Every year at this time Mother’s day comes along and gets me thinking about the times when my Mom was still with us. My family and I have many wonderful memories of her continued love and patience and respect for everyone. Through our teenage years Mom raised 3 of us on her own and at times had to resort to what she called “tough love”.
Like most young adults we disagreed with a lot of the rules and responsibilities that were imposed on us. Even though we all grew through that and turned out ok, those years were hard on her. Thinking back there was probably not too many times other than Mother’s Day when we gave her thanks and showed our love.
I recently read an article that was written by Sara Debbie Gutfreund and would like to share her thoughts with you.
There is no ‘typical” mothering personality. We’re all as different as each of our children are. But most mothers do want to hear the following sentences from their children:
- Thank you. For being my mother. For buying my favorite snack. For cutting the crust off of my grilled cheese sandwich. For helping me with my homework. For letting me make brownies in the kitchen right after it was cleaned. For driving me to ballet. For smiling when you’re tired. For reading to me. And singing to me. And praying for me. Sometimes mothers think that no one notices all of their efforts. A thank you for the little things is something they all love to hear.
- I’m happy. I’m happy in school. I have great friends. I love our home. I have just what I need. My new job is working out. I like my life. I like myself. The well-known saying is true: Parents are only as happy as their least happy child. This doesn’t mean that mothers don’t want to hear their children’s complaints and troubles. But make sure to frequently share the good news too. When her child is happy, a mother’s heart soars.
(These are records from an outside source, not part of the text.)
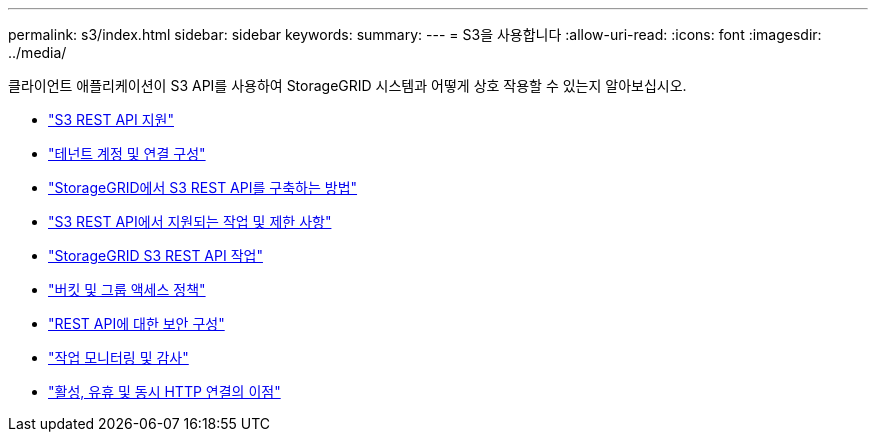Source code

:---
permalink: s3/index.html 
sidebar: sidebar 
keywords:  
summary:  
---
= S3을 사용합니다
:allow-uri-read: 
:icons: font
:imagesdir: ../media/


[role="lead"]
클라이언트 애플리케이션이 S3 API를 사용하여 StorageGRID 시스템과 어떻게 상호 작용할 수 있는지 알아보십시오.

* link:support-for-s3-rest-api.html["S3 REST API 지원"]
* link:configuring-tenant-accounts-and-connections.html["테넌트 계정 및 연결 구성"]
* link:how-storagegrid-implements-s3-rest-api.html["StorageGRID에서 S3 REST API를 구축하는 방법"]
* link:s3-rest-api-supported-operations-and-limitations.html["S3 REST API에서 지원되는 작업 및 제한 사항"]
* link:storagegrid-s3-rest-api-operations.html["StorageGRID S3 REST API 작업"]
* link:bucket-and-group-access-policies.html["버킷 및 그룹 액세스 정책"]
* link:configuring-security-for-rest-api.html["REST API에 대한 보안 구성"]
* link:monitoring-and-auditing-operations.html["작업 모니터링 및 감사"]
* link:benefits-of-active-idle-and-concurrent-http-connections.html["활성, 유휴 및 동시 HTTP 연결의 이점"]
- I know you love me. Even when you don’t know how to say it. Even when you aren’t sure how to show it. Even when you are distracted. Or tired. Or busy. Or frustrated. I know you care. Even when you can’t give me exactly what I need, I know you want to. Mothers don’t always know how to tell their children what gifts they are in their lives, but they want to hear that their children know it anyway.
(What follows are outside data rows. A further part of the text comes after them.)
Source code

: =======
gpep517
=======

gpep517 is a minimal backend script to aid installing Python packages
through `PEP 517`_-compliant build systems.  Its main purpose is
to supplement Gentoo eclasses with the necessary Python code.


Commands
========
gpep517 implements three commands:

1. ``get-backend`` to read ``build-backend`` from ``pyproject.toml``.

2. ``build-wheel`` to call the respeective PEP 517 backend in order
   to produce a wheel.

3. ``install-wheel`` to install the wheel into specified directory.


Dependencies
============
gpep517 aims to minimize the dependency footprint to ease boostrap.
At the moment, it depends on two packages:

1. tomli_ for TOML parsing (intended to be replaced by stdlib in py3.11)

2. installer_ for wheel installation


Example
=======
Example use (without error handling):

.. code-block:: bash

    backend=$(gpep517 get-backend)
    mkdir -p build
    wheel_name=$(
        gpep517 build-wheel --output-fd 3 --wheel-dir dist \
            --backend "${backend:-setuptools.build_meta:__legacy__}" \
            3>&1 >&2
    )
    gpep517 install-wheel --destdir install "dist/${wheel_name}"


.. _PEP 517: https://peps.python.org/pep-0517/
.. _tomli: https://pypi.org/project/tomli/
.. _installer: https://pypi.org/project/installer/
- I need you. When I do something great, it’s your applause I want to hear. When I make a mistake, it’s your reassurance I search for. I need you to show me where I came from and to believe in where I am going. I need you to understand me when no one else can. To love me even when I’m not lovable. To give to me even when I cannot give back. To see me the way only a mother can. After spending years tending to children’s myriad needs, mothers want to hear that they still play a special, crucial role in their lives.
- I admire you. I admire how you helped that woman on the street. How you set such a beautiful table. How you spoke at the conference. How you juggle all of your roles. I admire your strength. I admire your courage. I want to have your warmth. Your perseverance. Your grace. Most of us know that children crave their mothers’ approval, but few of us realize that mothers want their children’s admiration. They want to know that their children see their strengths and are proud of their accomplishments. There is nothing sweeter to a mother’s ear than: I want to be just like you.
I have also posted this link https://www.youtube.com/watch?v=HB3xM93rXbY to a short video about Mothers that I am sure you will enjoy.
What do you do to show your Mom you love her and appreciate all she does for you?